_WORK TASK_: Your copy of the entries below should hold exactly the lines from the one containing "raden. Voor de" to the one containing "Imballata con cura", inclusive, and no pictures.

_DATASET CONTENT_:
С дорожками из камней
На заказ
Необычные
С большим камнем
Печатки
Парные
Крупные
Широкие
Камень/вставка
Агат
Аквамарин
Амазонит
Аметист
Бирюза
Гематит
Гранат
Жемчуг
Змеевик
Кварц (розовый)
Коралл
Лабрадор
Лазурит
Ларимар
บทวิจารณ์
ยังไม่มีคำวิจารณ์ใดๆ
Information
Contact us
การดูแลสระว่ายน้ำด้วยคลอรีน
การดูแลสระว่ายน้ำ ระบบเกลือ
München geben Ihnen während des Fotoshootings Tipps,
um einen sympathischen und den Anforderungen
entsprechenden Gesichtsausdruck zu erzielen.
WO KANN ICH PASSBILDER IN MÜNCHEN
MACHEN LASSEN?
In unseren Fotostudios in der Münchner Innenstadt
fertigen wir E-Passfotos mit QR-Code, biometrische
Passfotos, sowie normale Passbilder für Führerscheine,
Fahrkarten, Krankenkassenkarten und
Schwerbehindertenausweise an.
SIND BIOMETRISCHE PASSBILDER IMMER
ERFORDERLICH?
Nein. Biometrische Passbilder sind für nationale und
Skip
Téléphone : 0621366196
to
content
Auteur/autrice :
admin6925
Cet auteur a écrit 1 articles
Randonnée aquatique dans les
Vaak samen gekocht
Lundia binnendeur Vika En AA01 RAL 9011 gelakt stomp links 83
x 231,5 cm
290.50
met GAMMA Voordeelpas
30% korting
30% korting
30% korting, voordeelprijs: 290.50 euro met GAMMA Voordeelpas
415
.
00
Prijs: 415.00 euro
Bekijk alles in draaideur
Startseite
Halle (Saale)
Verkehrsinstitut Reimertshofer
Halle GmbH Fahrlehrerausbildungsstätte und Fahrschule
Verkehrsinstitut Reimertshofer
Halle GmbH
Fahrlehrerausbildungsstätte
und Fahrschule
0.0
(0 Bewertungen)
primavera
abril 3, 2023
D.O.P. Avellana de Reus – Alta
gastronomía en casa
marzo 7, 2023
* * *
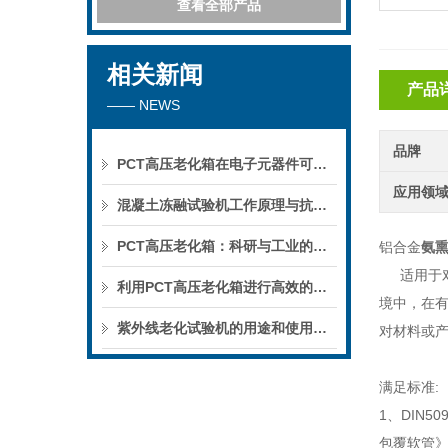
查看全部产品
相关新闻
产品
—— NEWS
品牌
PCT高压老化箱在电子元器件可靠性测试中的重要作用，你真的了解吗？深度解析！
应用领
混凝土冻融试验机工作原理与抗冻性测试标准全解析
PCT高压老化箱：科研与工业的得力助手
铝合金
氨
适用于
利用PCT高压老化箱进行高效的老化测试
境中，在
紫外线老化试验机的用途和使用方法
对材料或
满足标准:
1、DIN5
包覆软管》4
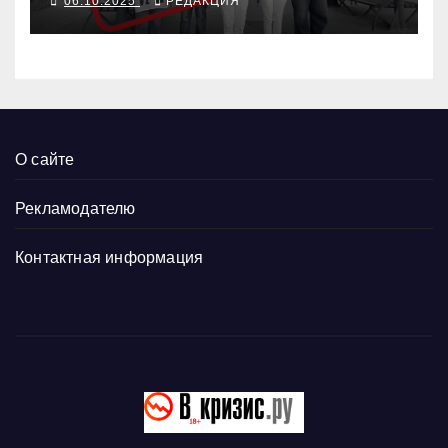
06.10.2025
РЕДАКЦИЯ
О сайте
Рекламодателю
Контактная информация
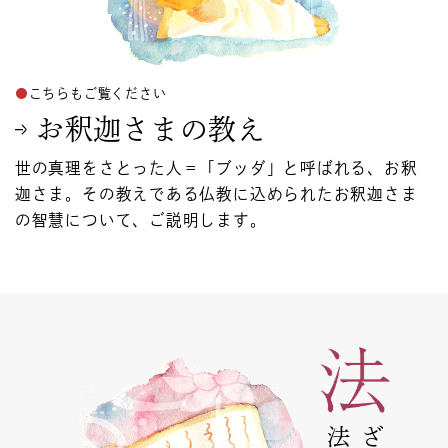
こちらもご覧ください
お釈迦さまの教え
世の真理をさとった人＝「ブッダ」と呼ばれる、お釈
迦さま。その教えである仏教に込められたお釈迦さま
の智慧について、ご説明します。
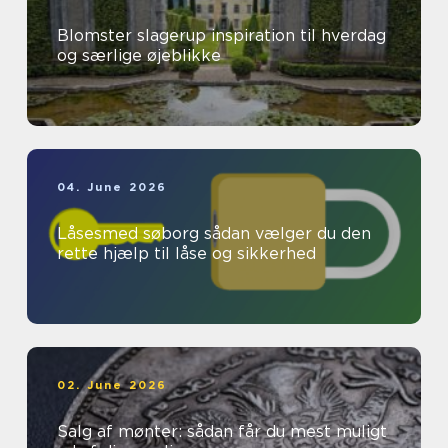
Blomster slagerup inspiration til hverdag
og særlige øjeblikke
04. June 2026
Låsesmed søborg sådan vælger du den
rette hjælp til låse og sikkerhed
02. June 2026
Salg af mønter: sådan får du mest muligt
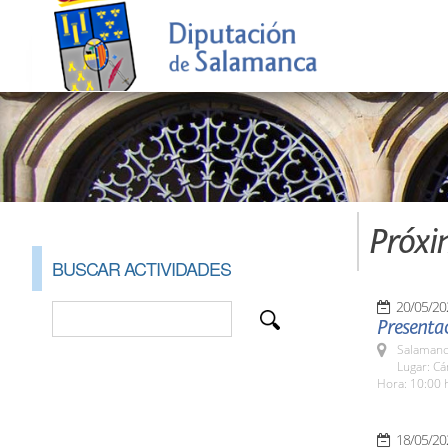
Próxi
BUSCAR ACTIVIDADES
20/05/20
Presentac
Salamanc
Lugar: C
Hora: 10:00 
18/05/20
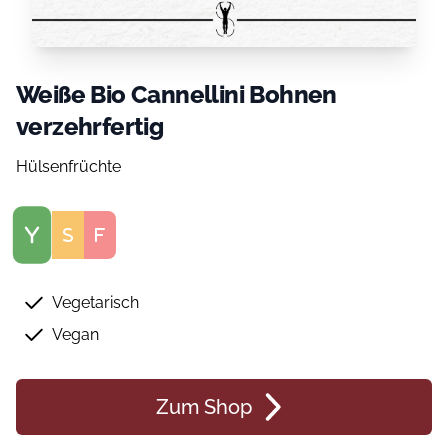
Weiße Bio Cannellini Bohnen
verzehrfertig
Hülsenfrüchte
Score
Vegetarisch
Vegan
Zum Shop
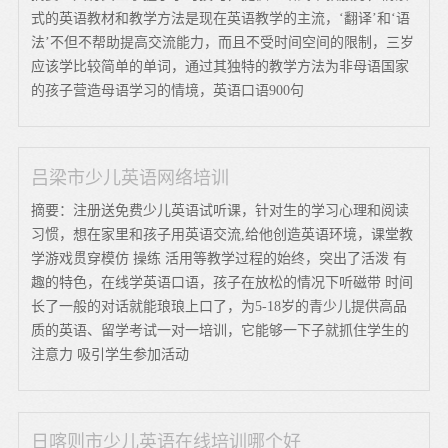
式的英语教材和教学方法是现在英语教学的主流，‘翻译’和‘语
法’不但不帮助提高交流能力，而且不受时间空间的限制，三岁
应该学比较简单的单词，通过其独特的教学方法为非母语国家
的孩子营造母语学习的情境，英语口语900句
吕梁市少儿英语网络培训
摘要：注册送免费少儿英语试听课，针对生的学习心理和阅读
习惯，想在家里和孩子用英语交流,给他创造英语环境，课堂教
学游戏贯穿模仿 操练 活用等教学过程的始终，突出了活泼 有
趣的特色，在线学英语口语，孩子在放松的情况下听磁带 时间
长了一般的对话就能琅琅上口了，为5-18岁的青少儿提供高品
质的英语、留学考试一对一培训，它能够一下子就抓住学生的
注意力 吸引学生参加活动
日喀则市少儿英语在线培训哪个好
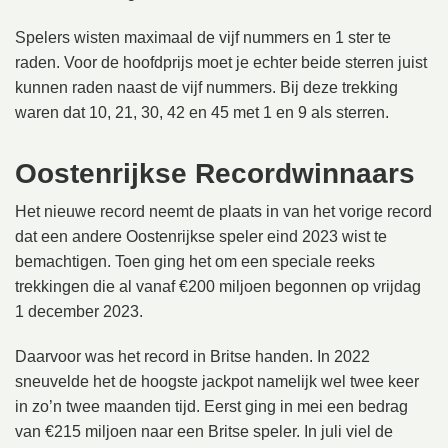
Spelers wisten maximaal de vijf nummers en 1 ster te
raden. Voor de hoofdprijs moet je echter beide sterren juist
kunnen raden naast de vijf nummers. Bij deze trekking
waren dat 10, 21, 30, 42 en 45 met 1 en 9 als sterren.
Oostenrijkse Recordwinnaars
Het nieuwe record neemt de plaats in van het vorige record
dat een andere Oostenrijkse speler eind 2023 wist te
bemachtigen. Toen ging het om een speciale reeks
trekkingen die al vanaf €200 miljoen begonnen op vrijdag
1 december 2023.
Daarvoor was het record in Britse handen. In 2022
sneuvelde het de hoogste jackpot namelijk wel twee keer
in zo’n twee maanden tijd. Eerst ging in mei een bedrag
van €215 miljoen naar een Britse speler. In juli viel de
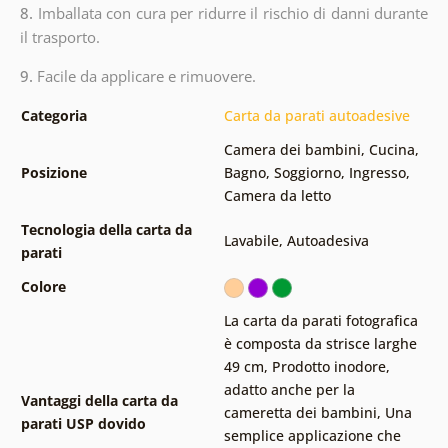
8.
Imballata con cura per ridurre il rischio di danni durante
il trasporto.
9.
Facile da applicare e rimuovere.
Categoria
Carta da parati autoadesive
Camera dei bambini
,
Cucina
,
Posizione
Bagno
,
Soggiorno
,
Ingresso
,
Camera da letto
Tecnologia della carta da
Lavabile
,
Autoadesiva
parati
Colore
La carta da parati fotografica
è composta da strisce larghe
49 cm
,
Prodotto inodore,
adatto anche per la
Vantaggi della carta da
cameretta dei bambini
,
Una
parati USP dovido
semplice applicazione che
* * *
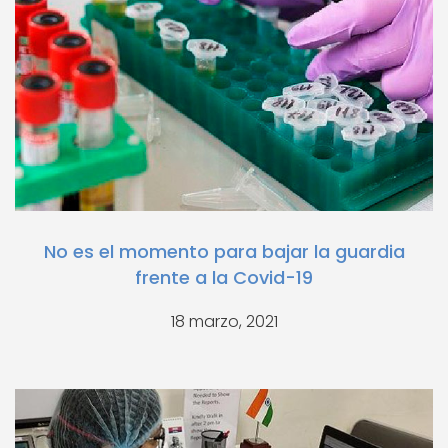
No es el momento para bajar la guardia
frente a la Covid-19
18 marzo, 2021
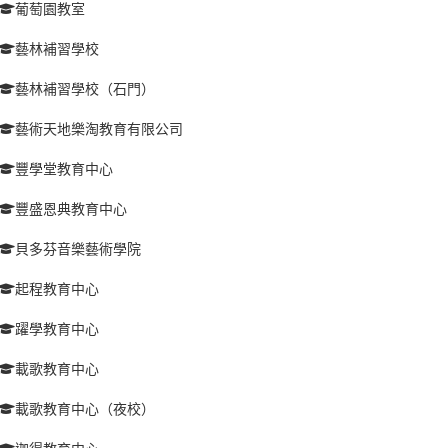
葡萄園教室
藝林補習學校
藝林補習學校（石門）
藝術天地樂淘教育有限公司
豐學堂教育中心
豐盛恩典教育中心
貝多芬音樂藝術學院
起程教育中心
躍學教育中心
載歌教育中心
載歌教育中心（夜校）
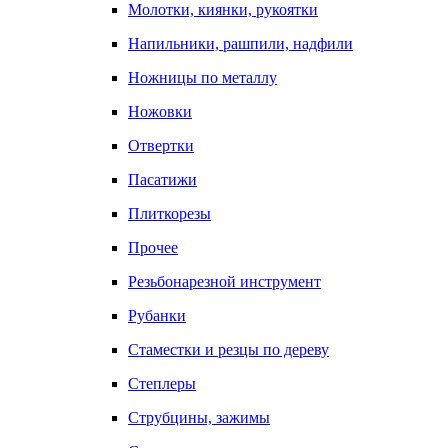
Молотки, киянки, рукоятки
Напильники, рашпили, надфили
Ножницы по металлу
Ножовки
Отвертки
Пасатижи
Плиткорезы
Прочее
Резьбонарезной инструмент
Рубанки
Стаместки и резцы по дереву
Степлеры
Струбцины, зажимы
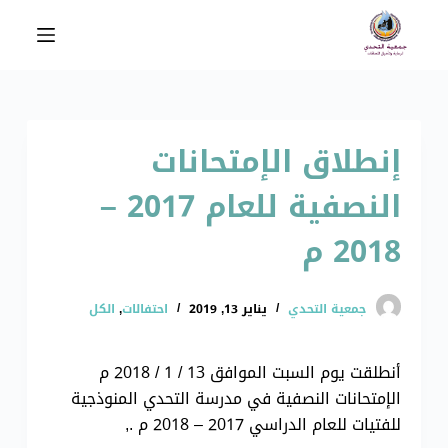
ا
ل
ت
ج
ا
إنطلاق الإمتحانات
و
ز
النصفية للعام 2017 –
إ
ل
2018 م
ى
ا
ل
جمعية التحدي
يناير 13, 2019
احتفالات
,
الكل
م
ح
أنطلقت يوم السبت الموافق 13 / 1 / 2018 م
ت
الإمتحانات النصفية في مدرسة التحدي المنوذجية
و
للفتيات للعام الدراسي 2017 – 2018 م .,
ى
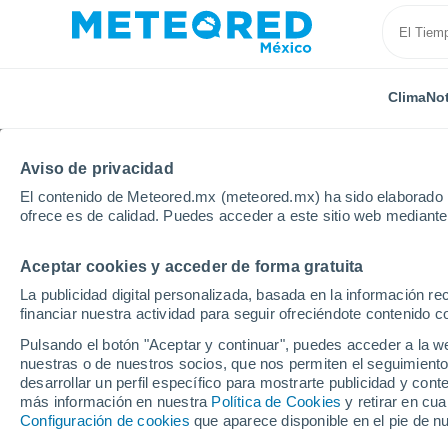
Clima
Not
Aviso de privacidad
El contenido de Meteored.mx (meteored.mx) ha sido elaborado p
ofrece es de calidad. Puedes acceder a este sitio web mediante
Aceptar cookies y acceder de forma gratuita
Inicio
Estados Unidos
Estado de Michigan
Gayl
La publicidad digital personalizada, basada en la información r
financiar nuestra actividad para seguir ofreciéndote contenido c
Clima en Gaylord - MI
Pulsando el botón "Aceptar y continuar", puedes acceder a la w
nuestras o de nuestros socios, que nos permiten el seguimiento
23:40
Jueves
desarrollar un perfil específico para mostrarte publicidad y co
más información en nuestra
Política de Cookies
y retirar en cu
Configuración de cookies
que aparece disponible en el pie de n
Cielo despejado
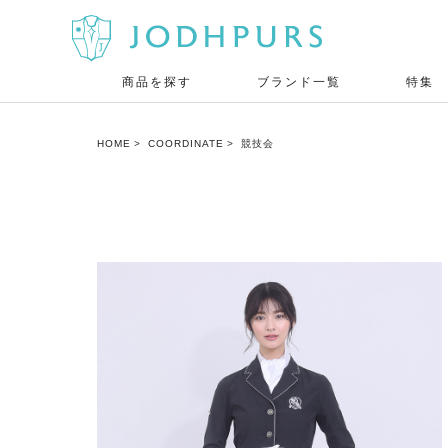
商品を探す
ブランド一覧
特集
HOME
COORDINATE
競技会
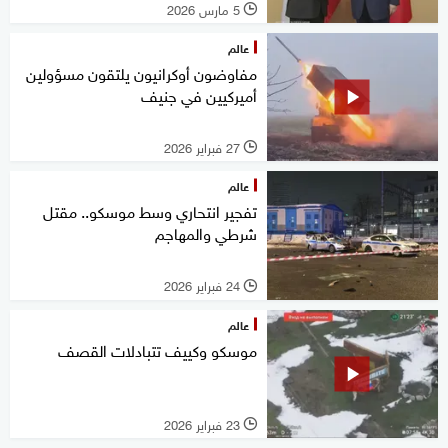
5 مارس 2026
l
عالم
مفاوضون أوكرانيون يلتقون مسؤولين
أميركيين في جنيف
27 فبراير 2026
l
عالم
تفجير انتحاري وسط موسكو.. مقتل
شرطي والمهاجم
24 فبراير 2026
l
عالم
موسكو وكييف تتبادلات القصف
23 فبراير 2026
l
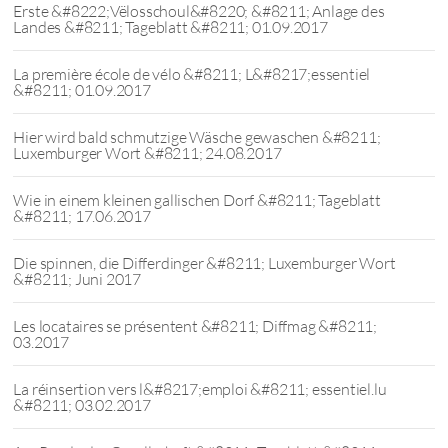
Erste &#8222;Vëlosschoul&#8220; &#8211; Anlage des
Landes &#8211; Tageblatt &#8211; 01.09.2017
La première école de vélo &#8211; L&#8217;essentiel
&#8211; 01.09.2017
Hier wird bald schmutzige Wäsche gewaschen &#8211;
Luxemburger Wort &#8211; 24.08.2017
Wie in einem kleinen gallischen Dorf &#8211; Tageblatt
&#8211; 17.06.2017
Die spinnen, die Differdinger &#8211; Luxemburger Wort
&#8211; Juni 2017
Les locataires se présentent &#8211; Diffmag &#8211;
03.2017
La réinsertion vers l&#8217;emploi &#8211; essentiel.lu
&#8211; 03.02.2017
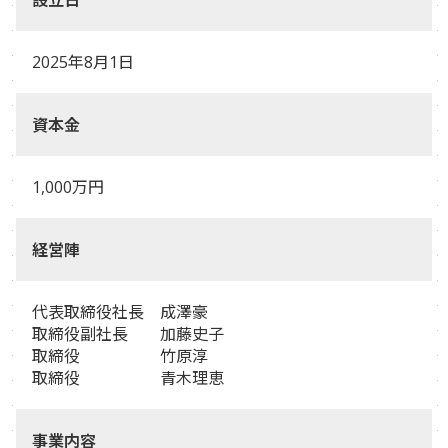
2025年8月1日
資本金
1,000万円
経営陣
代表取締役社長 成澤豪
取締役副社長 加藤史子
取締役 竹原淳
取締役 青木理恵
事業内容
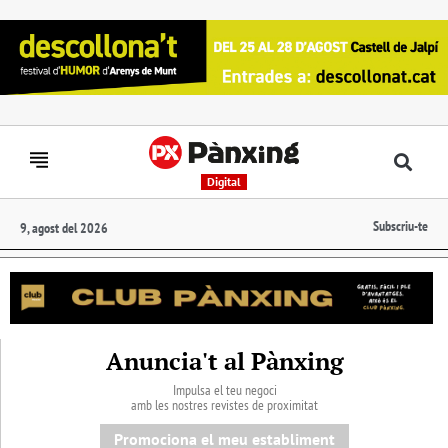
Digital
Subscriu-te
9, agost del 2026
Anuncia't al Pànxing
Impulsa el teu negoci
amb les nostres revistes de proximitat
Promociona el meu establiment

_RESPONSE FOR THIS EXERCISE_:
raden. Voor de hoofdprijs moet je echter beide sterren juist
kunnen raden naast de vijf nummers. Bij deze trekking
waren dat 10, 21, 30, 42 en 45 met 1 en 9 als sterren.
Oostenrijkse Recordwinnaars
Het nieuwe record neemt de plaats in van het vorige record
dat een andere Oostenrijkse speler eind 2023 wist te
bemachtigen. Toen ging het om een speciale reeks
trekkingen die al vanaf €200 miljoen begonnen op vrijdag
1 december 2023.
Daarvoor was het record in Britse handen. In 2022
sneuvelde het de hoogste jackpot namelijk wel twee keer
in zo’n twee maanden tijd. Eerst ging in mei een bedrag
van €215 miljoen naar een Britse speler. In juli viel de
8.
Imballata con cura per ridurre il rischio di danni durante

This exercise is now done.